CRÓNICAS DE NY (II). Un metro nos lleva hasta su última parada. Vamos a Coney Island. A la cabeza me vienen los
Warriors, huyendo tras ser acusados injustamente de matar a Cyrus. Y las penurias de los protagonistas de
Réquiem por un sueño.
La mitad del trayecto no es subterráneo, sino a cielo descubierto, casi siempre un par de metros sobre el nivel de los tejados que nos rodean. Invierno, frio, diez de la mañana. El paisaje es cuando menos triste, pero ante todo, interminable, monótono, el sueño americano convertido en suburbio infinito.
La noria de Coney Island nos recibe nada más bajar de la parada.
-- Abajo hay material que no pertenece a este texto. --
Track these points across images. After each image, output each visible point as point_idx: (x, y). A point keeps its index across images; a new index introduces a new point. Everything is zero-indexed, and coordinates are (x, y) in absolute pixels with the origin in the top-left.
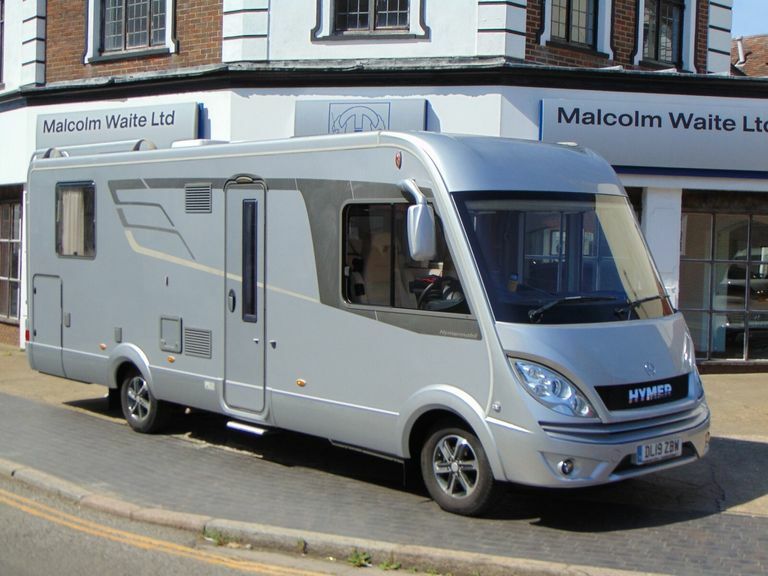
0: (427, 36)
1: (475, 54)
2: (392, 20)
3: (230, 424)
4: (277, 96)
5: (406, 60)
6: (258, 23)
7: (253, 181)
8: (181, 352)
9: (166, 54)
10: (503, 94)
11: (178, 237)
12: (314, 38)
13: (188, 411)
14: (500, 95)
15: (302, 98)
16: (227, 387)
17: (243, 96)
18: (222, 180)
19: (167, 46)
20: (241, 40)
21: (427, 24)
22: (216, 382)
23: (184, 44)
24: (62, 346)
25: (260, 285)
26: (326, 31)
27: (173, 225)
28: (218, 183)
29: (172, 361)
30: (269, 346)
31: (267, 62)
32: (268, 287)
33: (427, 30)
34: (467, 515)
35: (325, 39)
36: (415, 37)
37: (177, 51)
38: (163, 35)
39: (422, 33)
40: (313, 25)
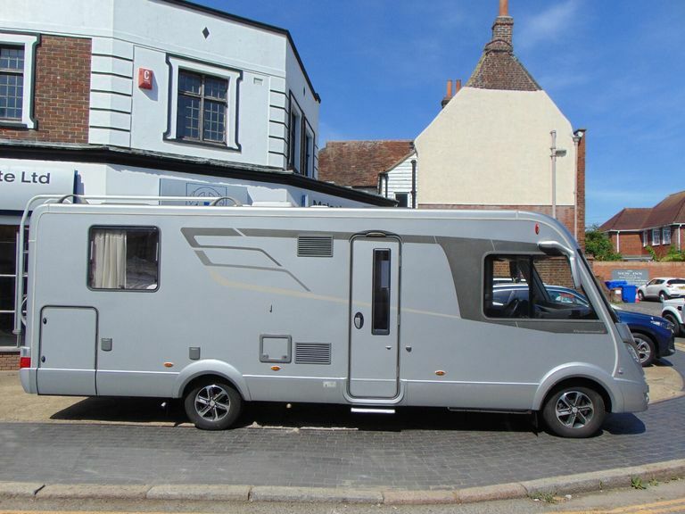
0: (239, 150)
1: (267, 165)
2: (214, 136)
3: (353, 410)
4: (144, 174)
5: (226, 162)
6: (122, 121)
7: (385, 236)
8: (290, 362)
9: (24, 128)
10: (288, 190)
11: (285, 274)
12: (165, 139)
13: (289, 406)
14: (286, 190)
15: (162, 176)
16: (352, 383)
17: (117, 170)
18: (350, 233)
19: (23, 122)
20: (109, 130)
21: (239, 142)
22: (338, 382)
23: (44, 123)
24: (96, 368)
25: (393, 308)
26: (173, 135)
27: (278, 264)
28: (339, 236)
29: (277, 369)
30: (403, 350)
31: (130, 149)
32: (402, 309)
33: (239, 146)
34: (588, 437)
35: (172, 140)
36: (231, 149)
37: (36, 129)
38: (19, 114)
39: (237, 148)
40: (165, 130)
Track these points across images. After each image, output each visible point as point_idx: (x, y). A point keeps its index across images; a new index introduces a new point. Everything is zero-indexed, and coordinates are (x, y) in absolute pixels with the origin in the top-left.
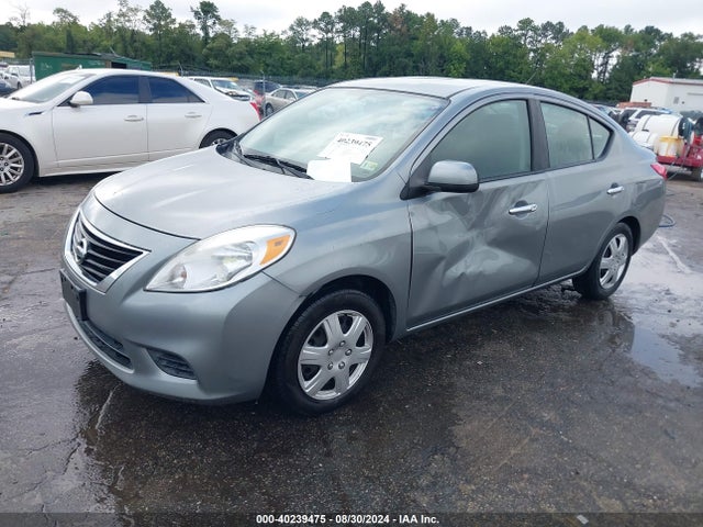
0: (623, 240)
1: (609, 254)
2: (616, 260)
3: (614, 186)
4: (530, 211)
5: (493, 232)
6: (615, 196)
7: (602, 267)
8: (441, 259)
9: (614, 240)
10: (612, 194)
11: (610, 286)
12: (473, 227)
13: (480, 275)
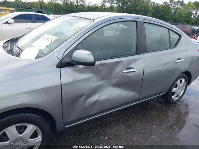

Unas gaviotas orgullosas, sabedoras de que nadie llegará a tocarlas, nos acompañan por la playa, por el muelle, por el paseo. El sol de invierno intenta calentarnos, pero no tiene demasiado éxito.
Un paseo junto al mar, con parque de atracciones, polideportivo, chiringuitos, bares, columpios, no es lo mismo si todo está cerrado. Melancolía, tristeza, decadencia. Y nosotros solos. Y encantados. Estamos aquí, y estamos donde nuestros recuerdos nos decían que íbamos a estar.
Tom Hanks comienza siendo pequeño en medio de un parque de atracciones lleno de luz y color, pero la realidad es otra, es esta. Cada vez que veo la película, Tom vuelve a echar la moneda para volver a ser pequeño, pese a que intento convencerle de que no lo haga. No es necesario, y no es ni mucho menos mejor.